(Task description): Where the line containing "double_click(585, 342)" appears, start repeating, and continue exactly through the last line below, adding nothing. Include no pictures.

─── Records for processing ───

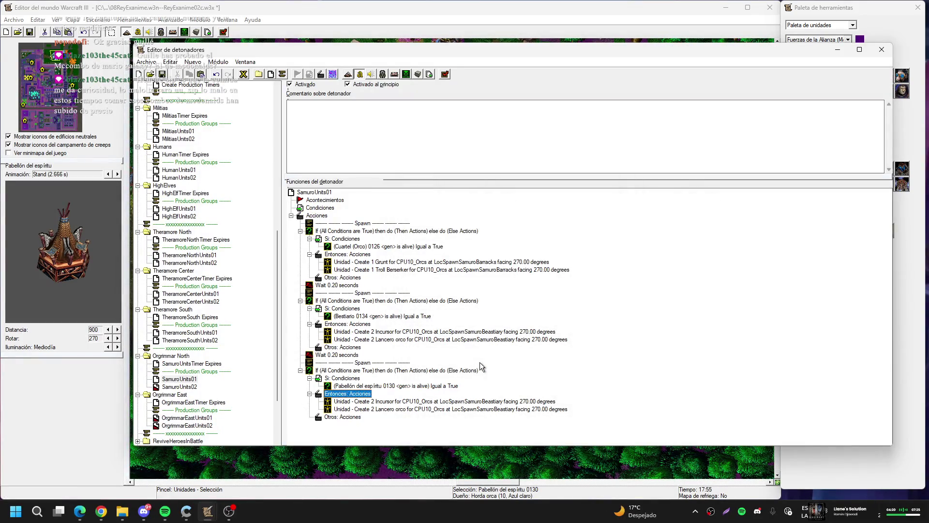
key("Return")
left_click(442, 248)
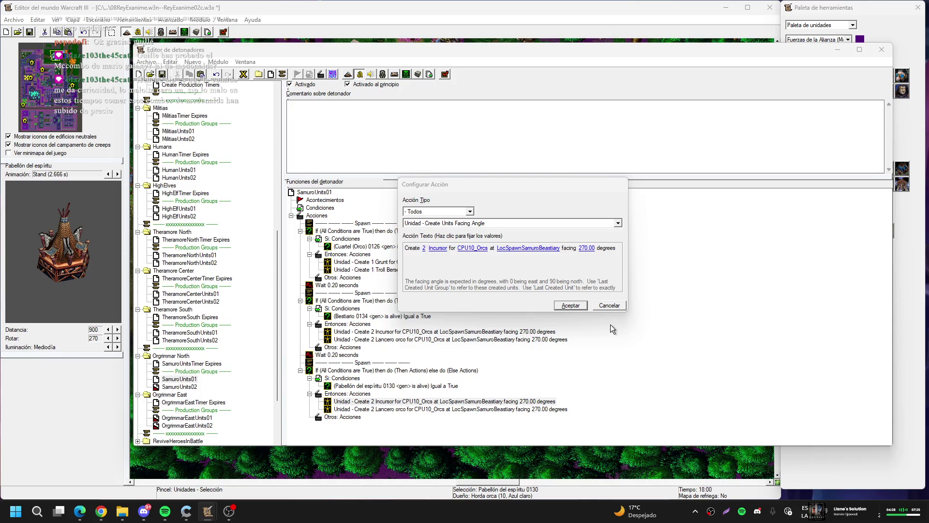
- Set the third block's first action to create 1 Chamán at LocSpawnSamurofSpirit
double_click(585, 342)
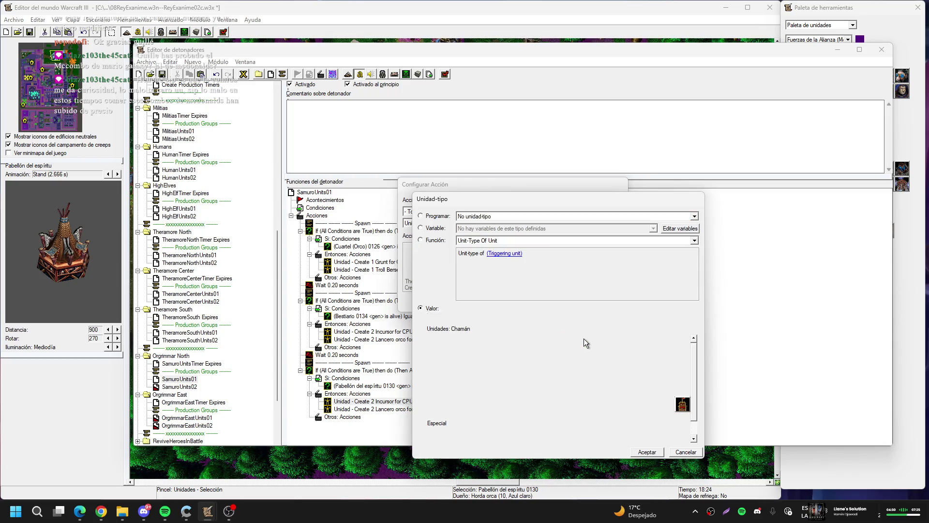
left_click(424, 248)
type("1")
key("Return")
left_click(530, 248)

───

(Task solution):
double_click(585, 342)
left_click(424, 248)
type("1")
key("Return")
left_click(530, 248)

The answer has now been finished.